I'm simulating a physical problem under different initial conditions using Python. As these realizations are completely independent of each other, I wanted to use the multiprocessing
package.
Now, the result of one realization can easily be a few 100 Mb large (eg. 20 frames with 2500px by 2500px), so I quickly run out of memory. Luckily, I don't care about the individual results, but only the sum (or the average) of the arrays (also of the form 20 x 2500 x 2500, or nsteps
x nres
x nres
).
However, I'm struggling to figure out how to find out when which process is done / how to access the data, add it to a results-array, and free the memory, while other realizations are still running. There must certainly be a more elegant solution than iterating over all non-finished processes with a "try"?
def simulate(): # simulates one realization
...
return pictures # np.array of shape (20x2500x2500)
if __name__ == '__main__':
result = np.zeros([nsteps, nres, nres])
pool = mp.Pool(6)
processes = [pool.apply_async(simulate) for i in range(iterations)]
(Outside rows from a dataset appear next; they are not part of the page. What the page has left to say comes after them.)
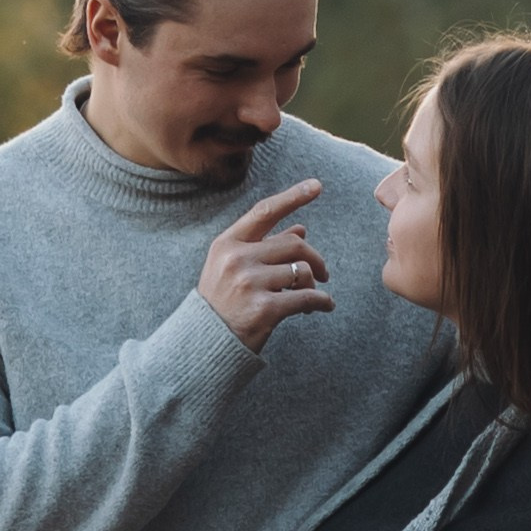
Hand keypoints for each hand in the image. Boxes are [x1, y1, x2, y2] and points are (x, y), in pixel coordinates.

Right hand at [200, 181, 331, 350]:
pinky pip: (307, 298)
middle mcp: (237, 259)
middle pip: (294, 244)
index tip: (316, 186)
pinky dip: (322, 302)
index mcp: (227, 244)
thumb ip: (264, 246)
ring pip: (302, 271)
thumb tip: (301, 228)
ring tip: (313, 296)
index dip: (292, 197)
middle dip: (314, 258)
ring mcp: (249, 283)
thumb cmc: (222, 303)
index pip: (264, 212)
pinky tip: (324, 307)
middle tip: (324, 273)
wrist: (205, 344)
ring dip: (315, 284)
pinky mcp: (264, 309)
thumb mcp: (232, 268)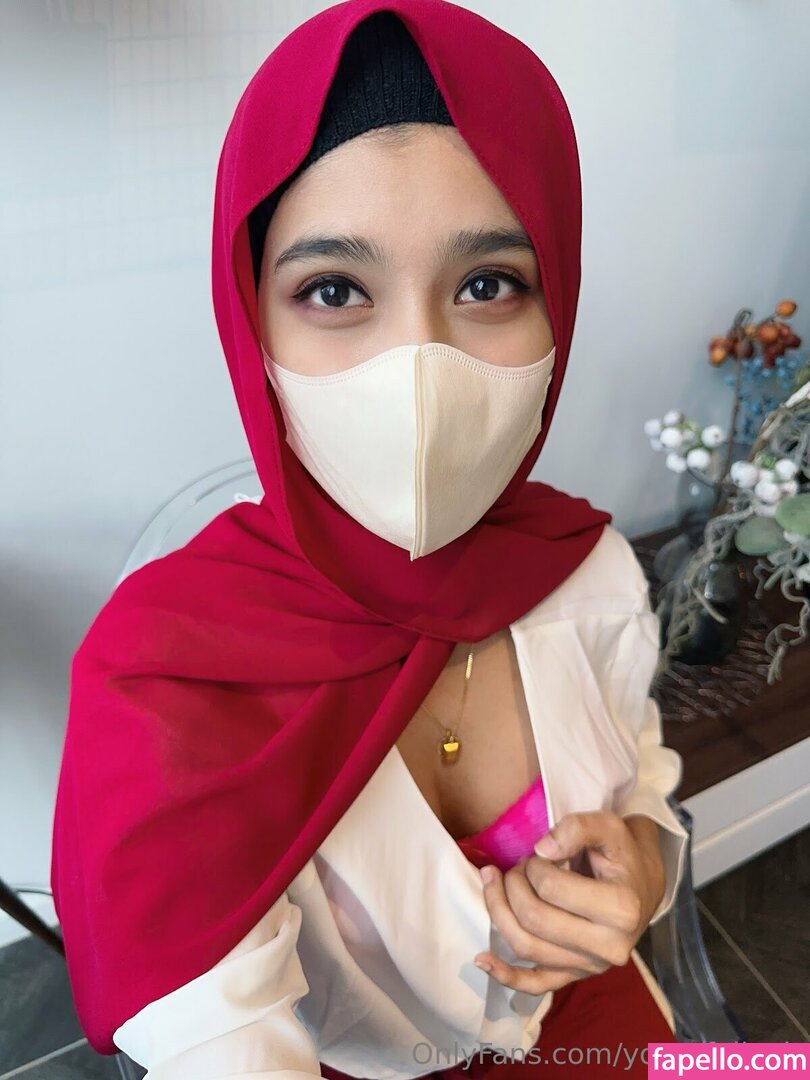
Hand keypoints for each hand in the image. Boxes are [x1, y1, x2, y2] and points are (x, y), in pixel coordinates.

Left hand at [473, 811, 664, 994]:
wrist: (641, 887)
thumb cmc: (622, 855)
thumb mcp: (608, 827)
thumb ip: (577, 828)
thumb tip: (542, 850)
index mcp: (621, 910)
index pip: (551, 887)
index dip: (533, 865)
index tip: (537, 853)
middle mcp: (609, 948)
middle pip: (534, 919)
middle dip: (513, 885)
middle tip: (517, 865)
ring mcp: (590, 967)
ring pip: (526, 948)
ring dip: (499, 911)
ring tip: (496, 883)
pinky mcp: (574, 976)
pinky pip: (535, 984)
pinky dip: (505, 975)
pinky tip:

result = np.sum([p.get() for p in processes], axis = 0)
I have the feeling that for the last line of my code there already exists a solution that performs exactly this, without waiting for all elements in processes
to be finished.
Please note that even though my function does not take any arguments, the return value is always unique because there is random noise added to the result in the body of the function.